Mental health medications aren’t supposed to be a prescription for shame


I want to talk about the shame that comes with being on medication for mental illness. It’s why so many people avoid talking to doctors and getting the help they need. It’s a common phenomenon, but that doesn’t make it less harmful and dangerous.

Before I start this post I need to say that I got diagnosed at six and I can’t remember a time when I wasn’t taking pills. You might wonder if I’m really the right person to talk about this subject, but I think that it adds another layer of understanding. I know it added another layer of protection. I got to learn my valuable lessons in safety while I was still being actively cared for.

I remember in grade school telling my mom that I wanted to be normal and that I wasn’t going to take my pills anymore. Since she was with me 24/7 she decided not to fight it and let me stop them. It only took two weeks for me to come to her with the bin of pill bottles and ask what I was supposed to take. I needed those pills not to be miserable, I understood that then.

It wasn’t a particularly long lesson, but since I was pretty dang bipolar it didn’t need to be. It kept me from questioning the need for medication again and it was a blessing that it happened as a small child, not when I was suicidal in middle school or swinging in and out of depression my senior year of college. I had a safety net, which isn’t something most people have as they sit in the doctors office unwilling to share their needs because they’re depressed, ashamed, and scared. So they go home, untreated, and things don’t get better.

That’s when it gets dangerous. That’s when it gets harmful.
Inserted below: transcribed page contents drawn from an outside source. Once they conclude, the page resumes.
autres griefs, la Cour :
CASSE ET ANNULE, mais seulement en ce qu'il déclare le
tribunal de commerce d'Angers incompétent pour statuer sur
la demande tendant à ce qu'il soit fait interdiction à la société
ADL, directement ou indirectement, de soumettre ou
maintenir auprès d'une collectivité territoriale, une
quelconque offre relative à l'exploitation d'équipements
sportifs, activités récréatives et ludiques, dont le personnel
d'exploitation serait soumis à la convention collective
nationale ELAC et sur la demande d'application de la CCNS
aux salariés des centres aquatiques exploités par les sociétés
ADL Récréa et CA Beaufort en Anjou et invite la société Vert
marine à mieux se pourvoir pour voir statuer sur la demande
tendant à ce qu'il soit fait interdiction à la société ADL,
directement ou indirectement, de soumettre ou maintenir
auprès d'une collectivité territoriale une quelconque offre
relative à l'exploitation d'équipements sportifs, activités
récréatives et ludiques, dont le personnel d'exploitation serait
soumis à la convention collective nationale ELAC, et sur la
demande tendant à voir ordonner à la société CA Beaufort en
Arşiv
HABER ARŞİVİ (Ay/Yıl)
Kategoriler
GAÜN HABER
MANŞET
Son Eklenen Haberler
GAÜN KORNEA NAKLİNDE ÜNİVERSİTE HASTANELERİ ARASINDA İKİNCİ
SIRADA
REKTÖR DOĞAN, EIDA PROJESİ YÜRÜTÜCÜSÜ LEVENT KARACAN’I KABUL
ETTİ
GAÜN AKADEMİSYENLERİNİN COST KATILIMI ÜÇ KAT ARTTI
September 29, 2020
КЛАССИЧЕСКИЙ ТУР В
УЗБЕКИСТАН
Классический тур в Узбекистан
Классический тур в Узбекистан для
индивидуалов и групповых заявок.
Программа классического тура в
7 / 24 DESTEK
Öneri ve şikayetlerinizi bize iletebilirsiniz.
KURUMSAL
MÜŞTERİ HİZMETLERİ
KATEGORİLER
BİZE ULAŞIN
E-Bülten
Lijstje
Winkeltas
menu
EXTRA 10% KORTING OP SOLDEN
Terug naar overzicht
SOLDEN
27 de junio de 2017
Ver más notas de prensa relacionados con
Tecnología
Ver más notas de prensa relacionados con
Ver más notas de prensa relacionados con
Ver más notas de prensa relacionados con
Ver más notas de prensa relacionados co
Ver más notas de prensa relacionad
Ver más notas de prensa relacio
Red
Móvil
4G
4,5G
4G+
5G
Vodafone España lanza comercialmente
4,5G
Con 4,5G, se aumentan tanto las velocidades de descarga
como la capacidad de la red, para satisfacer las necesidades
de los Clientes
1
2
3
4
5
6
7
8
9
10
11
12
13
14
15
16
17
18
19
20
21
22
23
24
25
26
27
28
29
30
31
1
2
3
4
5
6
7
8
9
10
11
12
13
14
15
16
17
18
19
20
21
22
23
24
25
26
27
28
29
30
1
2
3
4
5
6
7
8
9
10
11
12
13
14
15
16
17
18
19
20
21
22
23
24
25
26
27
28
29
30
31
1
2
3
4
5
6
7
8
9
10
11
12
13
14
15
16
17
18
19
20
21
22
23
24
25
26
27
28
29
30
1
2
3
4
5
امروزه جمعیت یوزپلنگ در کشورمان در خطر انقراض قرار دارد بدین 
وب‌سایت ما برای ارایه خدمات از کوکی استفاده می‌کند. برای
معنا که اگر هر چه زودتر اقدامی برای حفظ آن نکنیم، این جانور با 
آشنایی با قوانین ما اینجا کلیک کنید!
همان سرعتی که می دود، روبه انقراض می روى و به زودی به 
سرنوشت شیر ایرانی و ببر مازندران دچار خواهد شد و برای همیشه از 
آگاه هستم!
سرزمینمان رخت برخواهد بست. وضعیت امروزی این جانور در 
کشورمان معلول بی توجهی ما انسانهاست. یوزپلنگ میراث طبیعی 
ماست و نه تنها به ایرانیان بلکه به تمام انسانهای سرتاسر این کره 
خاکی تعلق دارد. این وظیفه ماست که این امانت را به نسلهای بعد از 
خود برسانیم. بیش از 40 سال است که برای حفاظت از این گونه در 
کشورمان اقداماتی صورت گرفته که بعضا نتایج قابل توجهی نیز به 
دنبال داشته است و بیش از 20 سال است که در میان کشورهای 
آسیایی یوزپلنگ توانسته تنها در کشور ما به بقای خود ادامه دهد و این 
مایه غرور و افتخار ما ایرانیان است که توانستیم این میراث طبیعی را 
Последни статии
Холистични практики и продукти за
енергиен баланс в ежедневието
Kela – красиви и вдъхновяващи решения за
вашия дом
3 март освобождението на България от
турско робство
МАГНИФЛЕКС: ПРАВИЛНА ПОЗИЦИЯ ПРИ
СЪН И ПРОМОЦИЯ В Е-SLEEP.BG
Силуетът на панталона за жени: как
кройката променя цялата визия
Not every mental health problem needs to be treated with medication, but there is no shame in having one that does. Millions of people are medicated for mental health, it’s not unusual, and it doesn’t make you weak. Stepping up to the plate to take care of yourself makes you stronger than before, because it takes a lot of courage to admit that you need help and it takes strength to be the one to bring about change.

Those pills aren’t a get out of jail free card like ignorant people say. They aren’t a sign of failure, you aren’t throwing in the towel, you’re getting prepared to win the biggest fight yet. They’re nothing more than an aid. A tool. Something to help you move on to a brighter tomorrow.

Shame isn’t something that you can easily dismiss, but it is something that you can learn to ignore, that you can start fights with. It is something that you can overcome, and it is something that you can beat.

Your first priority is you. Take care of yourself so that you can take care of everything else. There shouldn’t be any shame in being your best, that should be everyone’s goal.